Foster’s growing pains also showed and understandably so. The true freshman was learning a new position, while also learning how to adapt to college life.

“I thought, oh my gosh, this is a kid who just went to prom three months ago,” said Heidi Foster, who struggled to deal with the criticism of her son on social media. “He wasn’t used to it, and he was trying so hard. He was trying. He was studying the playbook. He was recovering from a couple of minor injuries, adapting to college life, studying for exams, and y’all are criticizing this kid while you are sitting at home, drinking beer and watching TV. That was hurtful a little bit.”

Foster kept with a tradition he started with his father. As Foster began playing football, the two would spend most of Saturday or Sunday watching video of his play, breaking down what he did well and finding ways he could improve. They continued the ritual this season, and as was the case with the entire team, things seemed to finally click during A&M’s victory over Alabama in early October.

To his mother, Foster reached a point where he wasn’t overthinking his role. Instead of worrying about keeping his quarterback off the ground, he became “The Mountain” once again.

“We were like, impose your will, man. Do what you do,” Heidi Foster said. “You make holes for the running back to run behind your butt all the time. This is what you’ve done all your life. You’ve got to keep making those holes. Just do it. Just do what you do every day. Now he’s doing it, and it looks better.”

Entering Saturday’s matchup with Prairie View A&M, the Aggies rank a respectable 44th in rushing offense at 186.3 yards per game. A&M running back Isaiah Spiller has six 100-yard rushing games this season and Devon Achane has four. The Aggies also have the fifth-best sack percentage allowed in the conference at 4.08% and the sixth-best pressure percentage at 30.90%, according to SECStatCat.com.
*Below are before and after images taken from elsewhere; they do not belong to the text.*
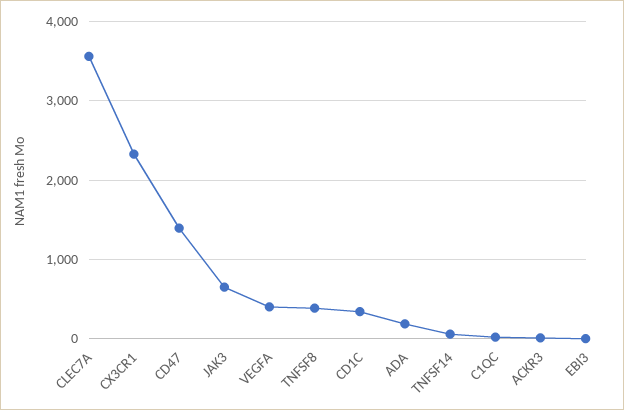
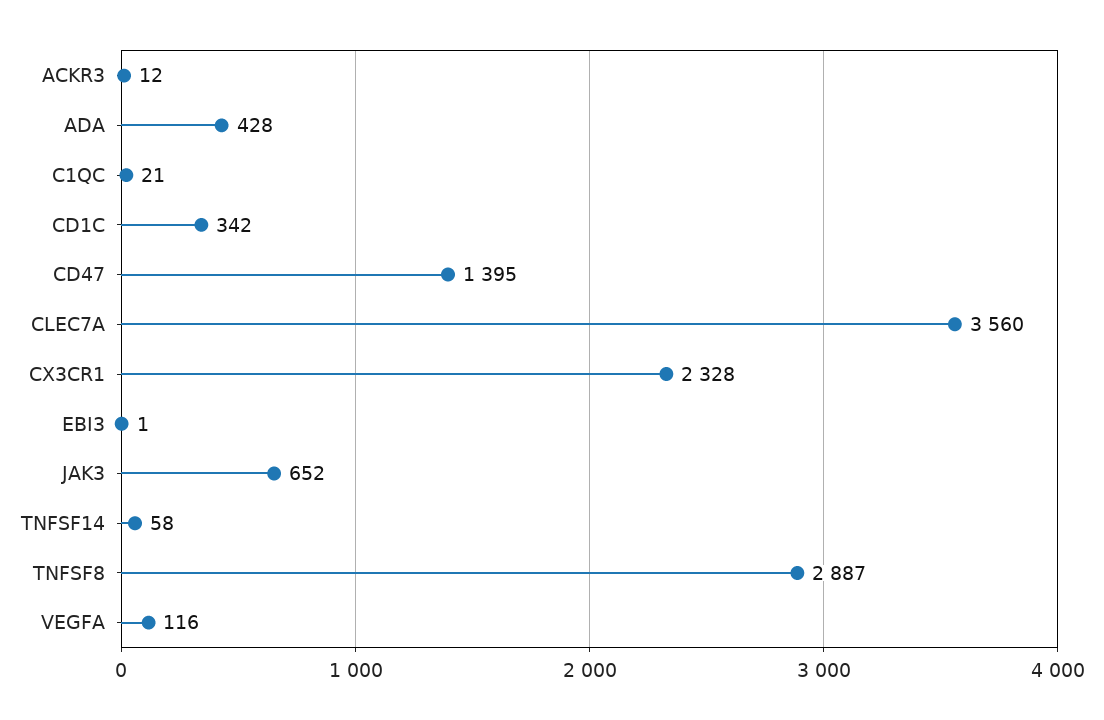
  {
    "CLEC7A": 3560,
    "CX3CR1": 2328,
    "CD47": 1395,
    "JAK3": 652,
-   "VEGFA": 400,
+   "VEGFA": 116,
-   "TNFSF8": 400,
+   "TNFSF8": 2887,
    "CD1C": 342,
-   "ADA": 200,
+   "ADA": 428,
    "TNFSF14": 58,
    "C1QC": 21,
    "ACKR3": 12,
    "EBI3": 1
  }

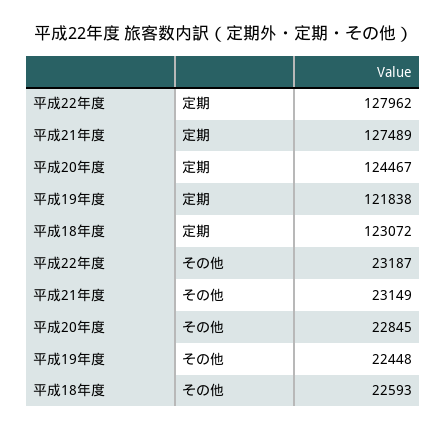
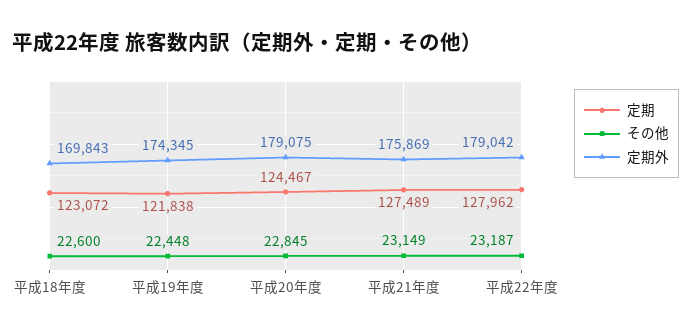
  {
    "定期": {
      "平成22年度": 127962,
      "平成21年度": 127489,
      "平成20年度": 124467,
      "平成19年度": 121838,
      "平成18年度": 123072
    },
    "その他": {
      "平成22年度": 23187,
      "平成21年度": 23149,
      "平成20年度": 22845,
      "平成19年度": 22448,
-     "平成18年度": 22593
+     "平成18年度": 22600
-   }
+   },
+   "定期外": {
+     "平成18年度": 169843,
+     "平成19年度": 174345,
+     "平成20年度": 179075,
+     "平成21年度": 175869,
+     "平成22年度": 179042
+   }
  }

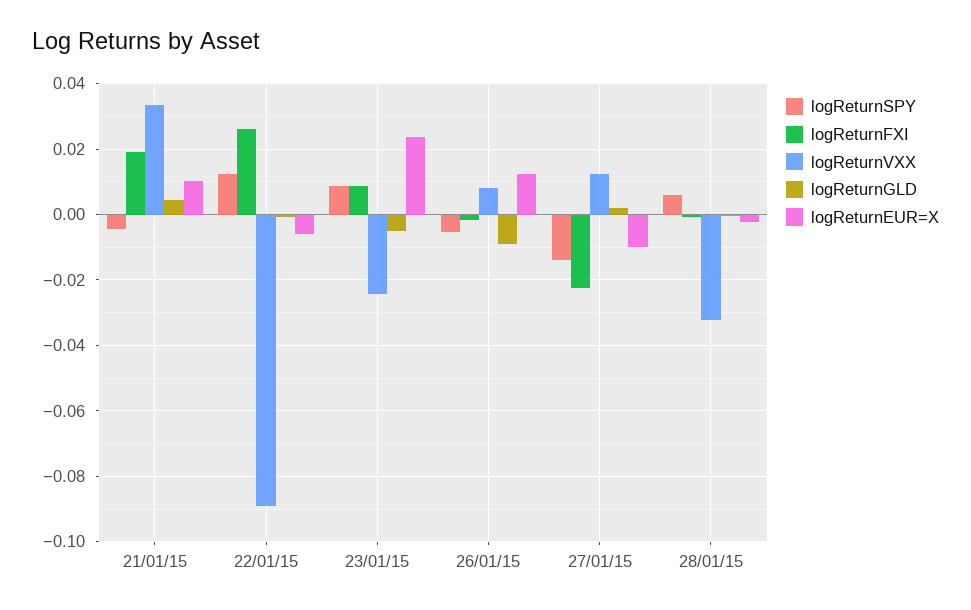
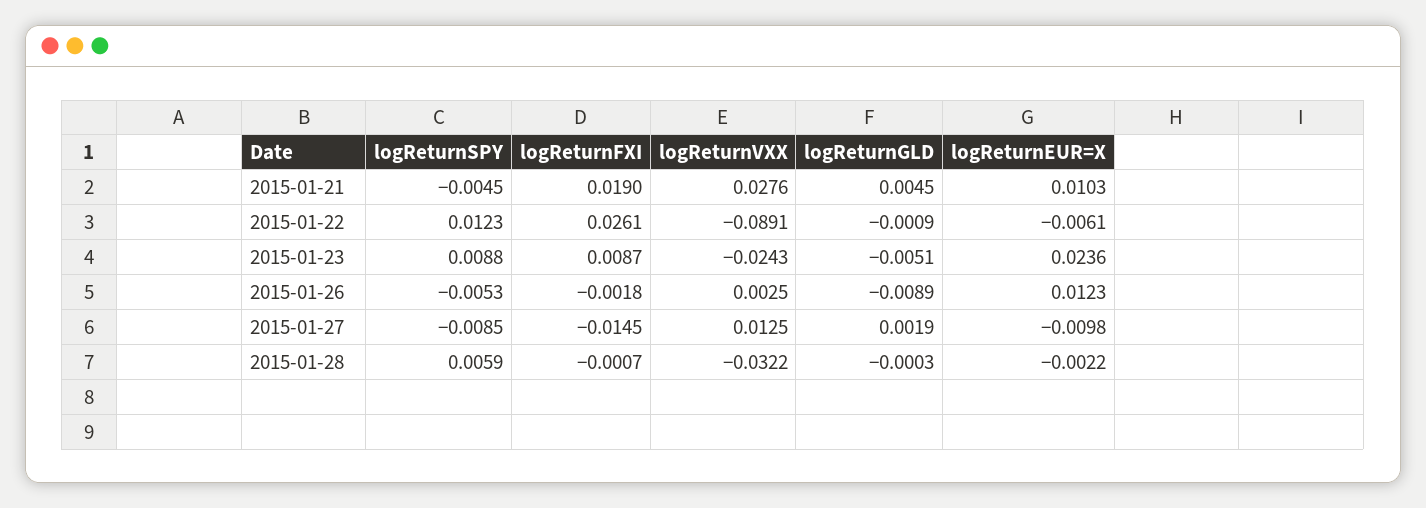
  {
    "logReturnSPY": {
      "21/01/15": -0.0045,
      "22/01/15": 0.0123,
      "23/01/15": 0.0088,
      "26/01/15": -0.0053,
-     "27/01/15": -0.014,
+     "27/01/15": -0.0085,
      "28/01/15": 0.0059
    },
    "logReturnFXI": {
      "21/01/15": 0.019,
      "22/01/15": 0.0261,
      "23/01/15": 0.0087,
      "26/01/15": -0.0018,
-     "27/01/15": -0.022,
+     "27/01/15": -0.0145,
      "28/01/15": -0.0007
    },
    "logReturnVXX": {
-     "21/01/15": 0.034,
+     "21/01/15": 0.0276,
      "22/01/15": -0.0891,
      "23/01/15": -0.0243,
-     "26/01/15": 0.008,
+     "26/01/15": 0.0025,
      "27/01/15": 0.0125,
      "28/01/15": -0.0322
    },
    "logReturnGLD": {
      "21/01/15": 0.0045,
      "22/01/15": -0.0009,
      "23/01/15": -0.0051,
      "26/01/15": -0.0089,
      "27/01/15": 0.0019,
      "28/01/15": -0.0003
    },
    "logReturnEUR=X": {
      "21/01/15": 0.0103,
      "22/01/15": -0.0061,
      "23/01/15": 0.0236,
      "26/01/15": 0.0123,
      "27/01/15": -0.0098,
      "28/01/15": -0.0022
    }
  }

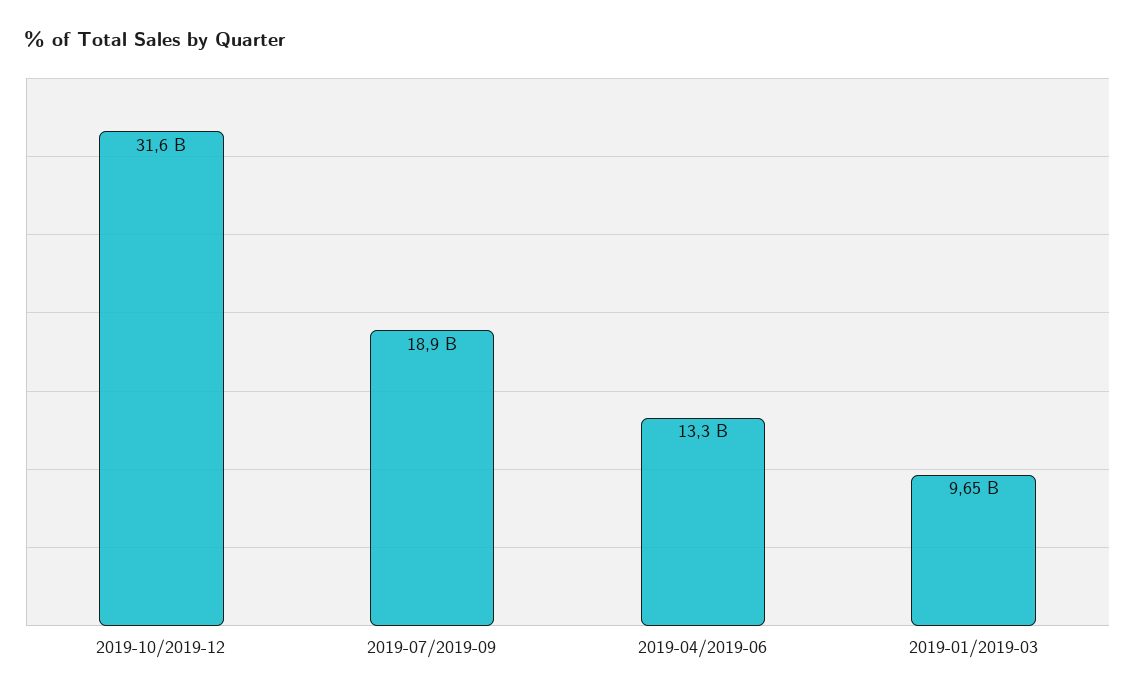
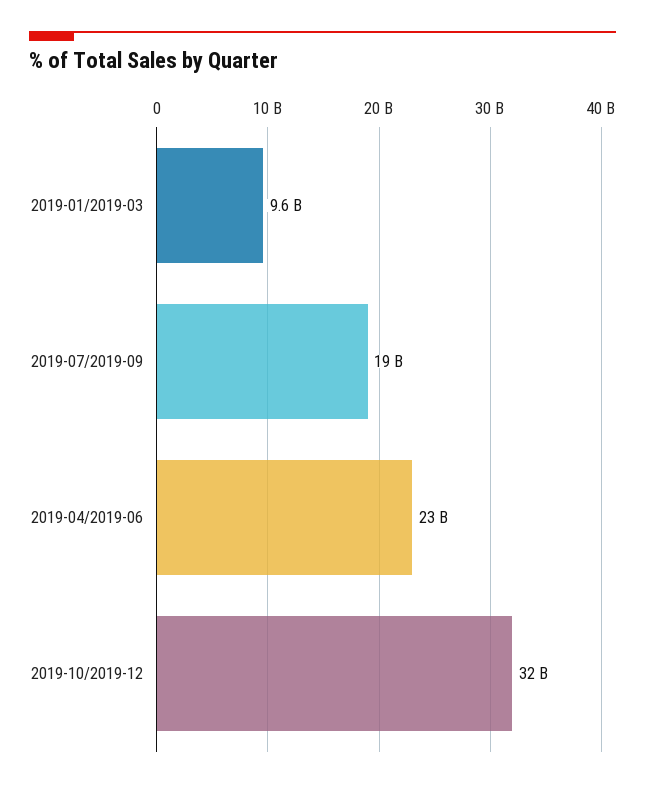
  {
    "2019-10/2019-12": 31600000000,
    "2019-07/2019-09": 18900000000,
-   "2019-04/2019-06": 13300000000,
+   "2019-04/2019-06": 23000000000,
    "2019-01/2019-03": 9650000000
  }

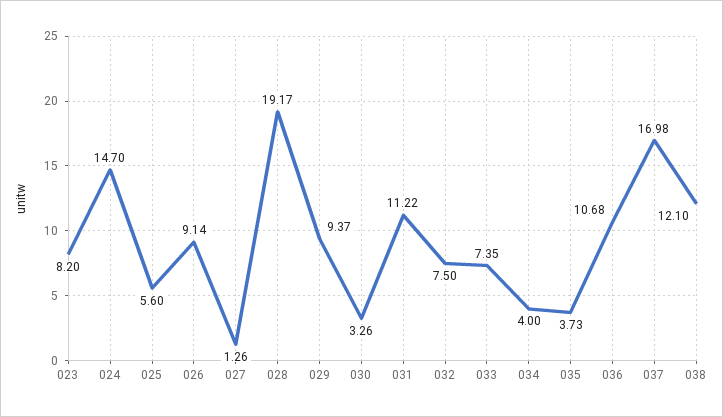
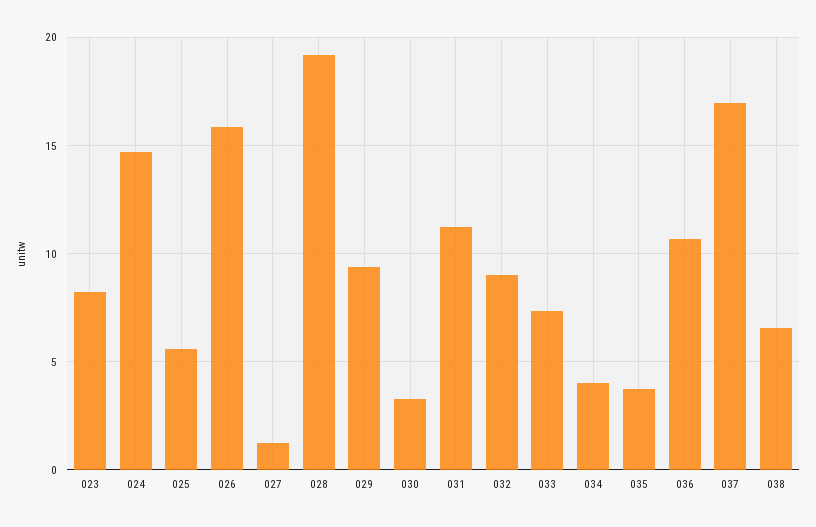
  {
    "023": 8.2,
    "024": 14.7,
    "025": 5.6,
-   "026": 9.14,
+   "026": 16,
    "027": 1.26,
    "028": 19.17,
    "029": 9.37,
    "030": 3.26,
    "031": 11.22,
-   "032": 7.5,
+   "032": 9,
    "033": 7.35,
    "034": 4,
    "035": 3.73,
    "036": 10.68,
    "037": 16.98,
-   "038": 12.1
+   "038": 6.5
  }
Foster’s growth is a big part of the A&M offensive line’s improvement.

“He’s learned to play with better power,” Fisher said. “Before I think he’d gotten away with being so big and so strong that he didn’t have to play with as much leverage, because he was able to manhandle guys in high school. I think he’s learned to drop his pad level, and I’m starting to see his athleticism in the things that he does. He has a chance to be a really, really, really good player, and he’s a great kid.”